Could you reproduce the full Memeplex™ exhibition text that follows, word for word?

:: Selected passage ::

“I will start by telling you a little about Memeplex™. We are a neutral hospital that specialises in neuro ops… which means we transplant a number of memes into a person’s mind over their lifespan, it typically averages at 3 times a life. These memes are from various socio-political human factions – it is at no cost to the patient but the faction must pay – some factions have their own funds, others fundraise and a few have patrons who pay for their meme-corpse plantation.” Memeplex™ from The Wet Altar, by Omsk Social Club, 2021
Memeplex™ is two stories in one. The first explores the implementation of ideas, belief and conviction that occurs through memetic artefacts. In this instance they are political living memes that attach themselves to the host in order to perform a survivalist function, reminiscent of the pathogenic fungi Cordyceps. The Cordyceps is a genus of parasitic fungi that grows in the larvae of insects. When these fungi infect their host, they replace its tissue and sprout long, slender stems that grow outside the host’s body. They are known to take over the mind of the host, controlling its mind and behaviour, leading to the nickname ‘zombie fungi’. In the second part of the story, we learn that the human body now carries animal, mineral and botanical genes, and with contact this increases, bringing into question the human-centric narrative that is navigated through practices of Otherkin, Therian and Skinwalkers.
Analogous to this, Memeplex™ as an exhibition acts as a body to host a contagion of performance, video, images and objects by Minjeong An, David Cronenberg, Botond Keresztesi, Kinke Kooi, Jack Jubb, Isaac Lythgoe, Katja Novitskova, Transformella malor (fed and cared for by JP Raether), Jonas Schoeneberg and Suzanne Treister.
A sound score, composed by Yikki underpins the exhibition, flooding into each room amongst medical equipment coloured infirmary green and Baker-Miller pink. This speculative organism has been grown by Joey Holder and Omsk Social Club responding to contemporary memetic currents and viral infrastructures.

:::
:: Data ::

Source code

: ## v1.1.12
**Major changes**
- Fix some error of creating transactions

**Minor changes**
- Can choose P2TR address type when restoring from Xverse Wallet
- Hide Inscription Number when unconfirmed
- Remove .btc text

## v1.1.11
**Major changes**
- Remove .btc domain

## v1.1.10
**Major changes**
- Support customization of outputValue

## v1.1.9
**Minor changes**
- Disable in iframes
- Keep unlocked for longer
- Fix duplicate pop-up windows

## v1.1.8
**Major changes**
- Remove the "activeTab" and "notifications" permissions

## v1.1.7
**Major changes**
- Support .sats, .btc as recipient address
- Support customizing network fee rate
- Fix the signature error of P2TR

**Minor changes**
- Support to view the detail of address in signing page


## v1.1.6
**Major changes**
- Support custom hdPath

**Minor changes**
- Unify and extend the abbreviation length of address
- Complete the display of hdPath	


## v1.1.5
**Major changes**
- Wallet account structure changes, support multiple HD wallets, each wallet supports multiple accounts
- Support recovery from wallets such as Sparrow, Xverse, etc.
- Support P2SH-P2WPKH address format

:::

### Reply:
“I will start by telling you a little about Memeplex™. We are a neutral hospital that specialises in neuro ops… which means we transplant a number of memes into a person’s mind over their lifespan, it typically averages at 3 times a life. These memes are from various socio-political human factions – it is at no cost to the patient but the faction must pay – some factions have their own funds, others fundraise and a few have patrons who pay for their meme-corpse plantation.” Memeplex™ from The Wet Altar, by Omsk Social Club, 2021
Memeplex™ is two stories in one. The first explores the implementation of ideas, belief and conviction that occurs through memetic artefacts. In this instance they are political living memes that attach themselves to the host in order to perform a survivalist function, reminiscent of the pathogenic fungi Cordyceps. The Cordyceps is a genus of parasitic fungi that grows in the larvae of insects. When these fungi infect their host, they replace its tissue and sprout long, slender stems that grow outside the host’s body. They are known to take over the mind of the host, controlling its mind and behaviour, leading to the nickname ‘zombie fungi’. In the second part of the story, we learn that the human body now carries animal, mineral and botanical genes, and with contact this increases, bringing into question the human-centric narrative that is navigated through practices of Otherkin, Therian and Skinwalkers.
Analogous to this, Memeplex™ as an exhibition acts as a body to host a contagion of performance, video, images and objects by Minjeong An, David Cronenberg, Botond Keresztesi, Kinke Kooi, Jack Jubb, Isaac Lythgoe, Katja Novitskova, Transformella malor (fed and cared for by JP Raether), Jonas Schoeneberg and Suzanne Treister.
A sound score, composed by Yikki underpins the exhibition, flooding into each room amongst medical equipment coloured infirmary green and Baker-Miller pink. This speculative organism has been grown by Joey Holder and Omsk Social Club responding to contemporary memetic currents and viral infrastructures.